# Exercise instructions
Filter the lines below, keeping each one that holds "sind".

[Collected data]
□ □ □ □ □

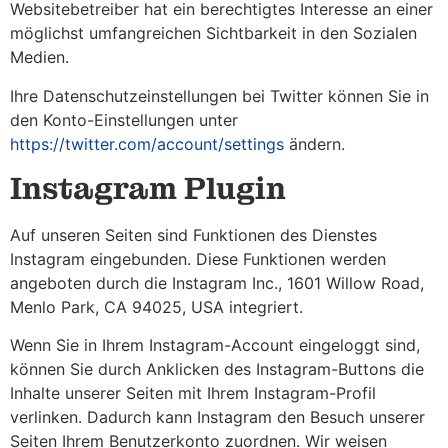
Websitebetreiber hat ein berechtigtes Interesse an einer
möglichst umfangreichen Sichtbarkeit in den Sozialen
Medien.
Ihre Datenschutzeinstellungen bei Twitter können Sie in
den Konto-Einstellungen unter
https://twitter.com/account/settings
ändern.
Instagram Plugin
Auf unseren Seiten sind Funktionen des Dienstes
Instagram eingebunden. Diese Funktionen werden
angeboten durch die Instagram Inc., 1601 Willow Road,
Menlo Park, CA 94025, USA integriert.
Wenn Sie in Ihrem Instagram-Account eingeloggt sind,
können Sie durch Anklicken des Instagram-Buttons die
Inhalte unserer Seiten mit Ihrem Instagram-Profil
verlinken. Dadurch kann Instagram den Besuch unserer
Seiten Ihrem Benutzerkonto zuordnen. Wir weisen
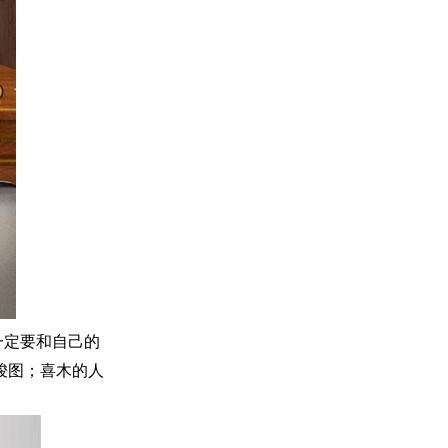
一定要和自己的
骏图；喜木的人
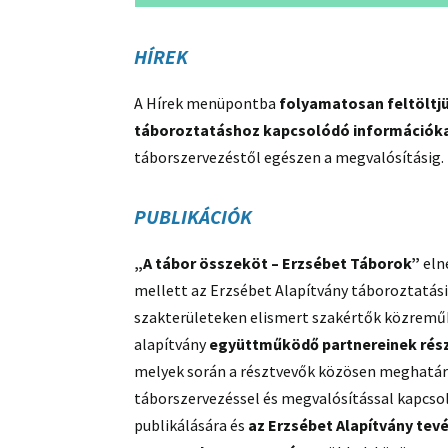
HÍREK
A Hírek menüpontba
folyamatosan feltöltj
táboroztatáshoz kapcsolódó információk
táborszervezéstől egészen a megvalósításig.
PUBLIKÁCIÓK
„A tábor összeköt – Erzsébet Táborok”
eln
mellett az Erzsébet Alapítvány táboroztatási
szakterületeken elismert szakértők közremű
alapítvány
együttműködő partnereinek rés
melyek során a résztvevők közösen meghatár
táborszervezéssel és megvalósítással kapcso
publikálására és
az Erzsébet Alapítvány tev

□ □ □ □ □

# Response for this exercise
Auf unseren Seiten sind Funktionen des Dienstes
Wenn Sie in Ihrem Instagram-Account eingeloggt sind,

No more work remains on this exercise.